#### Extrait du texte

J. Hetzel (p. 231-246).


CHAPITRE XV

L’IRRIGATION


Consolons-nous pourtant : dans l’avenir que nous prépare l’exploitation scientifique de la terre et de ses richesses, la première utilité du ruisseau ne sera pas d’être une usine de chair vivante, une sorte de garde-manger économique. L’eau, qui entre pour une si large part dans tous les organismes, plantes et animaux, ne cessera de s’employer surtout, comme elle le fait actuellement, à nourrir le monde végétal de ses bords. Bue par toutes les racines qui trempent dans le ruisseau, l’eau, monte de pore en pore dans les interstices capillaire du sol, gonfle de sève des multitudes sans fin d’arbres et d’herbages, et sert ainsi indirectement à la nourriture de l’homme par les tubercules, les tiges, les feuilles, les fruits, les graines qu’elle développe. C’est principalement dans le travail agricole que le ruisseau se fait l’auxiliaire de l’humanité.

#### Données affichées
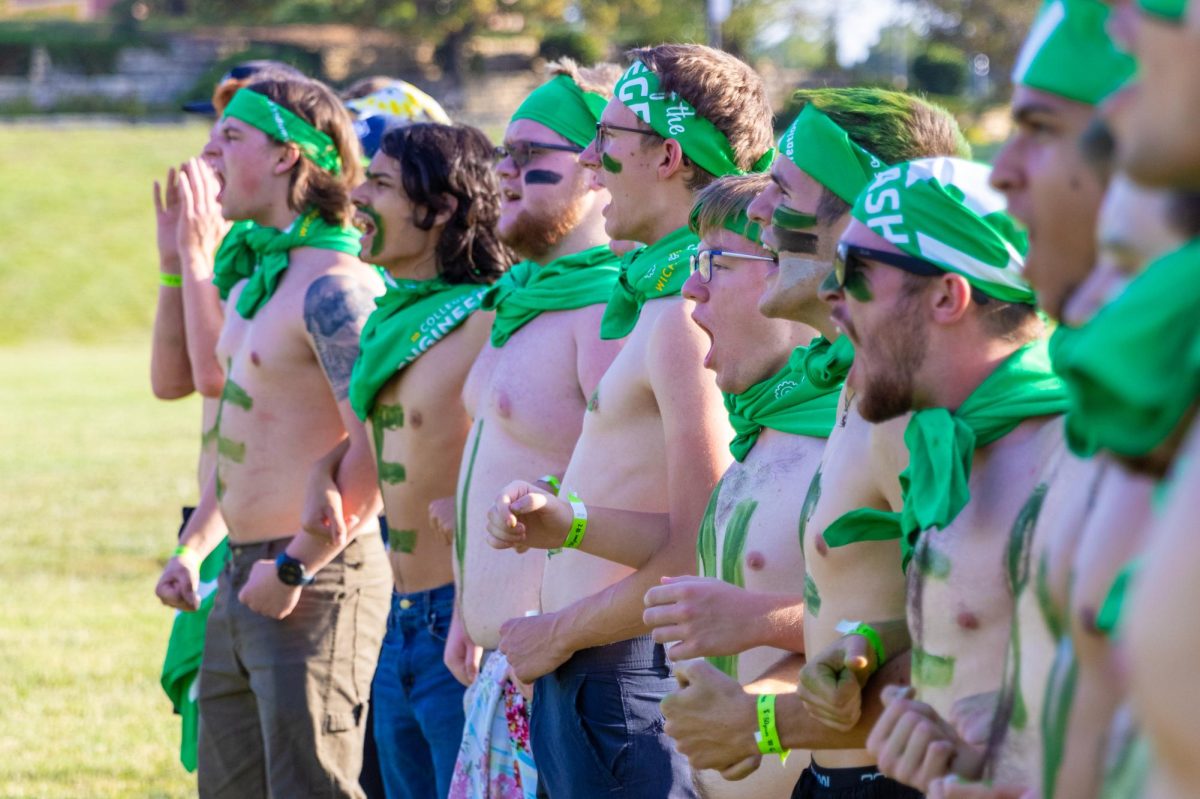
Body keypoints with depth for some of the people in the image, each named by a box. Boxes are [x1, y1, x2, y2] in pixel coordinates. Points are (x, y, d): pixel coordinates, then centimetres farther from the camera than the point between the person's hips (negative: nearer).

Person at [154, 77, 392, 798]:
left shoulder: (332, 285, -17)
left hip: (316, 582, -10)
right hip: (245, 578, 10)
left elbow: (377, 452, -23)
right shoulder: (256, 275, 15)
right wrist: (194, 547, 20)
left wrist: (294, 567, -20)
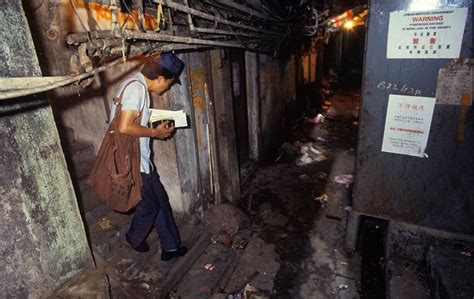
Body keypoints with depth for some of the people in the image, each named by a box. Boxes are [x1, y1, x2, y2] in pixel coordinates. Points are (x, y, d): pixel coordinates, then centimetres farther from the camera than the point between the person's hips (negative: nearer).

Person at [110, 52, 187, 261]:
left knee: (160, 201, 14)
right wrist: (155, 132, -15)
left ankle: (171, 246, 27)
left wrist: (157, 130, 10)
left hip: (139, 160, 10)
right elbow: (124, 127, -28)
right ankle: (134, 238, 39)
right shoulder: (136, 87, -20)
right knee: (149, 205, 11)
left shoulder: (136, 84, 12)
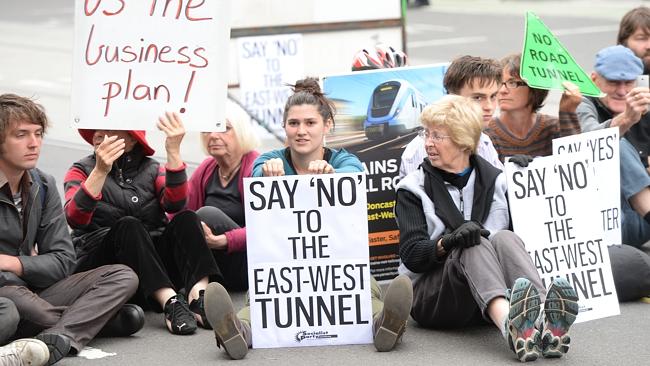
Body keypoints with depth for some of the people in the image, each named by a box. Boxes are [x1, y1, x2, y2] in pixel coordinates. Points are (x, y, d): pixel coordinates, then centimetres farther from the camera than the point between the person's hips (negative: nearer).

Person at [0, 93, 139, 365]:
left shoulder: (43, 186, 9)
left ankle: (56, 339, -39)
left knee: (122, 277, -10)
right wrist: (31, 265, -10)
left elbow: (64, 260, 6)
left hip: (32, 293, 7)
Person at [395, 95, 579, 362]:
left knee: (504, 239, -26)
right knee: (473, 246, -31)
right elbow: (411, 255, -4)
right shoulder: (413, 189, 10)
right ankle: (510, 327, -65)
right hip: (429, 295, -2)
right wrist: (448, 243, -24)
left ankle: (545, 321, -57)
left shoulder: (495, 181, 17)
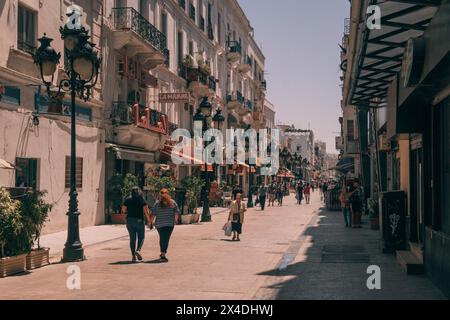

#### Consigne
Dans l'extrait sur le ruisseau, recopiez mot pour mot le passage qui va de « CHAPITRE XV » jusqu'à « l’auxiliaire de l’humanité. ». Les lignes n'ont aucun rôle ici.

#### Réponse
CHAPITRE XV

L’IRRIGATION


Consolons-nous pourtant : dans l’avenir que nous prépare l’exploitation scientifique de la terre et de ses richesses, la première utilité du ruisseau ne sera pas d’être une usine de chair vivante, une sorte de garde-manger économique. L’eau, qui entre pour une si large part dans tous les organismes, plantes et animaux, ne cessera de s’employer surtout, comme elle le fait actuellement, à nourrir le monde végétal de ses bords. Bue par toutes les racines qui trempent dans le ruisseau, l’eau, monte de pore en pore dans les interstices capillaire du sol, gonfle de sève des multitudes sans fin d’arbres et d’herbages, et sert ainsi indirectement à la nourriture de l’homme par les tubercules, les tiges, les feuilles, les fruits, les graines qu’elle développe. C’est principalement dans le travail agricole que le ruisseau se fait l’auxiliaire de l’humanité.